The story: the superheroes are rounded up by a secret agent working for Samuel L. Jackson. They all join forces on a submarine/spaceship to stop the Norse god, Loki, from destroying the earth with a power source he stole from the ship. Thor, the Black Widow, Captain America, Iron Man, etc. all get together but spend most of their time quarreling over whose superpowers are superior and delivering sarcastic slapstick on the ship. Like I said, it’s boring and repetitive.



When they finally have it out with Loki on the ship and in New York, the movie has been going for almost two hours already. And then, it seems like it’s going to end about eight times before it finally does. I was ready at punked ending #1.

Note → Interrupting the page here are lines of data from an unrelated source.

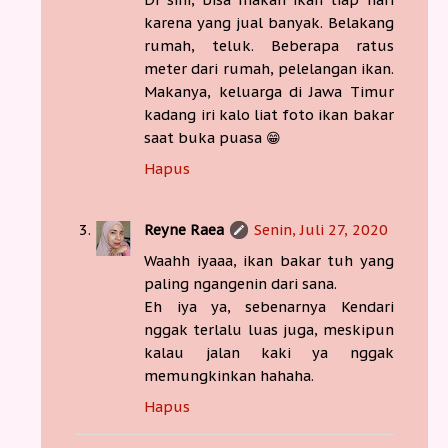
karena yang jual banyak. Belakang
rumah, teluk. Beberapa ratus
meter dari rumah, pelelangan ikan.
Makanya, keluarga di Jawa Timur
kadang iri kalo liat foto ikan bakar
saat buka puasa 😁
Hapus
Reyne Raea
Senin, Juli 27, 2020
Waahh iyaaa, ikan bakar tuh yang
paling ngangenin dari sana.
Eh iya ya, sebenarnya Kendari
nggak terlalu luas juga, meskipun
kalau jalan kaki ya nggak
memungkinkan hahaha.
Hapus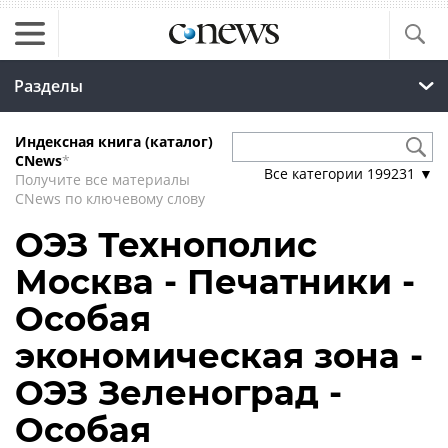
Разделы
Индексная книга (каталог)
CNews
*
Все категории
199231
▼
Получите все материалы
CNews по ключевому слову
ОЭЗ Технополис
Москва - Печатники -
Особая
экономическая зона -
ОЭЗ Зеленоград -
Особая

Like I said, I’m sure I’ll get attacked by the mindless fanboy crowd, like I did when I knocked “The Watchmen” (read my review).  “Avengers” Derangement Syndrome now joins “Watchmen” Derangement Syndrome.  In their blind worship, they are almost as strictly orthodox and verbally abusive as Muslims (and jealous faux-”conservatives” like Michelle Fraudkin and her mind-addled cronies) in their jihad against me and any other who dares to criticize some of the obviously empty fictional idols of the Church of Comic Books and Graphic Novels (or at least the empty on-screen depictions of them).  They are so predictable and easily played by Hollywood and its marketers.  And I say this as a superhero and comic book fan–have been one since I was a kid and a my dad shared his vintage Captain Marvel and other comic books with me).



When I walked out of the “Avengers” screening a couple of weeks ago and said I didn’t like it, two liberal media critics–who are fanboys–verbally attacked me in the abusive manner you’d attack a violent criminal who just hit your child, while you watch police cuff him.



But that doesn’t faze me a bit or change the fact: the movie was a long bore and a waste of time.



“The Avengers” is an empty shell wrapped in a lot of capes and tights, a lot of sarcasm and mild attempts at comedy, some cool special effects you’ve already seen . . . and not much else.



I’ve seen more magic and charm in a Barack Obama press conference. And a visit to the dentist.